Efficacy of the prothrombin complex concentrate prothromplex in patients requiring urgent reversal of vitamin K antagonists or presenting with uncontrolled bleeding: a retrospective, single center study

Author(s)

Leal-Noval, SR; López-Irizo, R; Bautista-Paloma, J; Casado, M; Arellano-Orden, V; Leal-Romero, M; Fernández-Hinojosa, E; Puppo-Moreno, A; Muñoz, M

Year

2013

Volume

24

Issue

8

Page Numbers

862-868

Language

English

PMID

24060736

DOI

10.1097/MBC.0b013e3283650cf9

Abstract

The objective of the present study was to investigate the efficacy of a four-factor prothrombin complex concentrate (Prothromplex, PTX) in shortening prolonged international normalized ratio or controlling life-threatening bleeding.
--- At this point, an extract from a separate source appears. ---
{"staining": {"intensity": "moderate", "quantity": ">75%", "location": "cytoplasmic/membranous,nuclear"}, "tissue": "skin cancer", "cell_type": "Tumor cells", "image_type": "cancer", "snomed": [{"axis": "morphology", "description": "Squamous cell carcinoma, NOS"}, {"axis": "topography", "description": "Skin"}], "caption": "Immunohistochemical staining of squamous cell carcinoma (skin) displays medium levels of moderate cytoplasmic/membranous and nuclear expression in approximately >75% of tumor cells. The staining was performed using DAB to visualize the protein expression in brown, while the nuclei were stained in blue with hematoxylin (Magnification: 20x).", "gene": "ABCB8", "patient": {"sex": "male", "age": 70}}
The study was a retrospective single-centre study that included 142 patients treated with PTX and allocated in three groups: patients on vitamin K antagonists (VKA) (acenocumarol) and undergoing invasive procedure or presenting with severe bleeding (n = 76), patients treated with VKA presenting with intracranial haemorrhage (n = 22), and patients not on VKA and presenting with uncontrolled bleeding (n = 44). The primary outcome variable was international normalized ratio (INR) return to the norm after PTX infusion. Secondary outcome variables included bleeding control and reduction of transfusion rate. Overall, patients received a median of 1200 IU (≈15 IU/kg) of PTX, and INR decreased from 4 ± 3 to 1.7 ± 1.2 (P < 0.01) in all groups, although it remained at least 1.4 in 38% of patients (29.3% among patients receiving 25 IU/kg vs. 42.6% among those receiving 15 IU/kg; P < 0.05). Patients with initial INR at least 4 benefited the most from treatment. After PTX administration, there was a significant reduction in both transfused blood components units (P < 0.01) and estimated blood loss volume (from 1500 ± 1500 to 200 ± 100 ml; P < 0.01), and only one episode of deep venous thrombosis was observed. Administration of fixed doses of PTX shortened prolonged international normalized ratio and improved life-threatening bleeding in patients with or without VKA therapy. Higher dose attained a more adequate post-infusion INR.